Asked by: Catherine West (Labour - Hornsey and Friern Barnet)
Question to the Ministry of Justice:
To ask the Secretary of State for Justice, when he plans to launch a consultation on cohabitation law reform.
Answered by Catherine Atkinson - Parliamentary Under-Secretary (Ministry of Justice)
The Government published its consultation, “A Fairer End to Relationships”, on Friday 5 June.
This consultation proposes some of the biggest reforms to family law in decades, bringing the law into the 21st century and increasing protection for millions.
The consultation seeks views on building a legal framework for cohabitants, one that reflects the realities of modern family life and safeguards the most vulnerable.
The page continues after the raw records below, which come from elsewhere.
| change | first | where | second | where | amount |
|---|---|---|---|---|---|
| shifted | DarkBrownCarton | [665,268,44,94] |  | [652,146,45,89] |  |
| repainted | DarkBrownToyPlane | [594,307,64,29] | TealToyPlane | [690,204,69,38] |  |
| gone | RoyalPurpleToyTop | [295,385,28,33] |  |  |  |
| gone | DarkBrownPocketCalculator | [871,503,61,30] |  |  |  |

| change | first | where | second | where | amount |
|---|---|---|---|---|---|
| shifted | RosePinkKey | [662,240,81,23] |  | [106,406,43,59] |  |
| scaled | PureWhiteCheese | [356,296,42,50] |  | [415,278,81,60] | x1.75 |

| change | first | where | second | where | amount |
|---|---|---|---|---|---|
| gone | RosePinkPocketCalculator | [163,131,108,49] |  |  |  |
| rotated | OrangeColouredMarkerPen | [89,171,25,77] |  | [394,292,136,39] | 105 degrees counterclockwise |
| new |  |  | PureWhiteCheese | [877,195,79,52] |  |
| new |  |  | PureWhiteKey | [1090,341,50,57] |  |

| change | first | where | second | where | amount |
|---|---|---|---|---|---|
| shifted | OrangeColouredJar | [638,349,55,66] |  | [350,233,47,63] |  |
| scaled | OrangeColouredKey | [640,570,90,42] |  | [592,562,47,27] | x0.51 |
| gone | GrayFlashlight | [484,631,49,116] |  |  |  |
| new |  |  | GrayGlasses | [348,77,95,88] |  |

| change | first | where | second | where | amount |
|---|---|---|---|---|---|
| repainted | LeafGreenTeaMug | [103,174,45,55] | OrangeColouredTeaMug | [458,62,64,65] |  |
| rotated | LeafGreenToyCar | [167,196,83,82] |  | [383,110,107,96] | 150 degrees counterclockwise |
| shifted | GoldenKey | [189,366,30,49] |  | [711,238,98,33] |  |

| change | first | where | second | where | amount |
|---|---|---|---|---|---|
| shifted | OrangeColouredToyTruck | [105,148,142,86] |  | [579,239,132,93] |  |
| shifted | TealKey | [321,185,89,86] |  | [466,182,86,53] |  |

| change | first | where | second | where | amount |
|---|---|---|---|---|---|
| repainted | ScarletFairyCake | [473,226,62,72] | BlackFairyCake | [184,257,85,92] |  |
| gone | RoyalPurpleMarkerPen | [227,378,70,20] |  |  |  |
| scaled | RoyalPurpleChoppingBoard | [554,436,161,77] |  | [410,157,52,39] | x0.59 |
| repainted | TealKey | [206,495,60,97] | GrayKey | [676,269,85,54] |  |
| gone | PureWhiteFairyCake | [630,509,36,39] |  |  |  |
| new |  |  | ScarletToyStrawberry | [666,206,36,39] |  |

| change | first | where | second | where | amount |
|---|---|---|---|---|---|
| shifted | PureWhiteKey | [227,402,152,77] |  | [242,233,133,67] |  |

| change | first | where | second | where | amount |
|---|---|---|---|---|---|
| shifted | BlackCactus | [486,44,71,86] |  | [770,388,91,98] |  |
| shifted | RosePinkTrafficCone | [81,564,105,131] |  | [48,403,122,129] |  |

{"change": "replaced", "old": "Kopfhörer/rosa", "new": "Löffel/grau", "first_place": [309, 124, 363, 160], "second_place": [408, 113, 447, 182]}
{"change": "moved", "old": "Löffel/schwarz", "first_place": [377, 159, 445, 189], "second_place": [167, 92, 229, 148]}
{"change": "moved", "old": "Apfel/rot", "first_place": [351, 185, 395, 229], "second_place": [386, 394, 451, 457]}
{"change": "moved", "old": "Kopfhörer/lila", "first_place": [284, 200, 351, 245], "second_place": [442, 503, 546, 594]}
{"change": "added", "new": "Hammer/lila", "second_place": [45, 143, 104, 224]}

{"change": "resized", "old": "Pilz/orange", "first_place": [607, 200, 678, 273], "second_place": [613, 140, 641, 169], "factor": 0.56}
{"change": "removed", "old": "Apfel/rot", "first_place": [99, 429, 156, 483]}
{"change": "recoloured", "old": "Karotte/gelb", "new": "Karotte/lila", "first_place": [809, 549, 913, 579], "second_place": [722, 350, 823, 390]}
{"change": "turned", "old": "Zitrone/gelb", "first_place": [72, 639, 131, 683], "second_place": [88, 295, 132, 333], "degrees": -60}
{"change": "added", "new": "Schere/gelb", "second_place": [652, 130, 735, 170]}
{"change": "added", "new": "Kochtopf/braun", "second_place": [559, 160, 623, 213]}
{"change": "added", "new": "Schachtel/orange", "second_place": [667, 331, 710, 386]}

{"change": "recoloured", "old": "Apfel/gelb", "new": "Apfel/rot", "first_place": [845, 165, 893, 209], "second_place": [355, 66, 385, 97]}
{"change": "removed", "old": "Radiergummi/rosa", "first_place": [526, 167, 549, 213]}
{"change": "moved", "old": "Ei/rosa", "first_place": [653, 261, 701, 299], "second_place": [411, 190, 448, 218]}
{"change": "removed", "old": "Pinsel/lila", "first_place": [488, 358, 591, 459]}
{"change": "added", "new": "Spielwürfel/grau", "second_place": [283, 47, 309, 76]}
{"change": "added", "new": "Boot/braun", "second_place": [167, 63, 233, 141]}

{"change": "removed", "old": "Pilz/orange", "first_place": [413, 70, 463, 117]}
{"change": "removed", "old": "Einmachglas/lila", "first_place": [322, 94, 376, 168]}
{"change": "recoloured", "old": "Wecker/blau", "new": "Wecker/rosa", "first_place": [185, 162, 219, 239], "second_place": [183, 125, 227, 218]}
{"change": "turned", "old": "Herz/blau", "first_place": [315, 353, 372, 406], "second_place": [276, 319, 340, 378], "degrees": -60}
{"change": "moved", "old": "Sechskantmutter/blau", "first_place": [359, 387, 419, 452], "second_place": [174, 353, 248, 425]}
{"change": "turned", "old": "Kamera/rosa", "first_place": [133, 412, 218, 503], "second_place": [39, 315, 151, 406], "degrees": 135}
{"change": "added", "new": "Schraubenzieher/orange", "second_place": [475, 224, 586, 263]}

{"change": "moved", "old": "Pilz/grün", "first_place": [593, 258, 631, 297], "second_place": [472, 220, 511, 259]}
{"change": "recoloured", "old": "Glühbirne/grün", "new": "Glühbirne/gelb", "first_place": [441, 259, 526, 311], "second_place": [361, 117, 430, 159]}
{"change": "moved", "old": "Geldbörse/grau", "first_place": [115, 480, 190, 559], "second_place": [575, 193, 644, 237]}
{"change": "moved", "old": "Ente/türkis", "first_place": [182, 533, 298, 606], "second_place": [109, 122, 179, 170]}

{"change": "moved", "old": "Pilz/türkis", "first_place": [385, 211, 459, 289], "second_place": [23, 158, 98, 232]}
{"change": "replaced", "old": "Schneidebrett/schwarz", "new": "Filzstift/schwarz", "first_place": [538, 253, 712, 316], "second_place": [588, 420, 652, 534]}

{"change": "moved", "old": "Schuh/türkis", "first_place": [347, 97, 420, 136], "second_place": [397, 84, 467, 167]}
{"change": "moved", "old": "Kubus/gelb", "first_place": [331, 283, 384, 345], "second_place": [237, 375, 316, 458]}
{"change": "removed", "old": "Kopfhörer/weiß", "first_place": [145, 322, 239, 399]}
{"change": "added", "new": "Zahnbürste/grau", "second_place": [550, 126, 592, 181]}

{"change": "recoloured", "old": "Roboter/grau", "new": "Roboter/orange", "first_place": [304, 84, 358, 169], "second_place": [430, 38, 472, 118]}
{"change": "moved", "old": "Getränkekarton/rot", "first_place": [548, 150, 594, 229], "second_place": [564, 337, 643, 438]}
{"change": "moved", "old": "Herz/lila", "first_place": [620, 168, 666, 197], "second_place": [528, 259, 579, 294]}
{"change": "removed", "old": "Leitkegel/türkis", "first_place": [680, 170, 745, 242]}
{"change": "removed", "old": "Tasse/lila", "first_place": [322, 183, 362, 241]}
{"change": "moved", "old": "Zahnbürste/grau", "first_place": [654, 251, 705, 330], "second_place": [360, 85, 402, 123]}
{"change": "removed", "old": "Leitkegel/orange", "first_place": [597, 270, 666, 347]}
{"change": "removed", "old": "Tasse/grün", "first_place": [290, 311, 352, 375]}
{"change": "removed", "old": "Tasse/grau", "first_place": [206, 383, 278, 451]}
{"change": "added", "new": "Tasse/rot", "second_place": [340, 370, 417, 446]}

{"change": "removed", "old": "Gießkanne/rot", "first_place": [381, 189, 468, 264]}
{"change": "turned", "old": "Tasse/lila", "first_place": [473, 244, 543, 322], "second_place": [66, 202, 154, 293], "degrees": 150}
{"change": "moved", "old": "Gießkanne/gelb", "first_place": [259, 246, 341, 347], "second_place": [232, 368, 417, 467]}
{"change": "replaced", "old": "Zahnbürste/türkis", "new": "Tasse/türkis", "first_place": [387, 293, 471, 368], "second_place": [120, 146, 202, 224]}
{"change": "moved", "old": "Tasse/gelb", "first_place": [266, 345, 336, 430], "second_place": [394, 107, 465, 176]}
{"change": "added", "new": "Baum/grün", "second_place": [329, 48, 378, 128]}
Over 3.5 million couples live together without getting married or entering a civil partnership, a number that has more than doubled over the past three decades. Despite this, cohabiting couples and their children have very limited financial protection should a relationship end.
In our manifesto, we committed to strengthening the rights and protections available to women in cohabiting couples as part of our wider ambition to halve violence against women and girls in a decade. The consultation is the first step towards reform.
The consultation will remain open until 14 August 2026, and is available at: A fairer end to relationships - GOV.UK.
Asked by: Chris Evans (Labour (Co-op) - Caerphilly)
Question to the Ministry of Justice:
To ask the Secretary of State for Justice, whether he has considered the potential merits of introducing a more accessible appeals mechanism for coroners’ rulings.
Answered by Catherine Atkinson - Parliamentary Under-Secretary (Ministry of Justice)
The Government believes that coroners’ decisions can be effectively and appropriately challenged by means of the existing mechanisms of judicial review or application for a first or fresh inquest under section 13 of the Coroners Act 1988.
As soon as Parliamentary time allows, we will bring forward amendments to section 13 to enable the High Court, in appropriate circumstances, to direct the Record of Inquest to be amended without the need for a fresh inquest. This will provide the court with greater flexibility to ensure that it can fulfil its role as expediently as possible and in a way that best serves the interests of justice.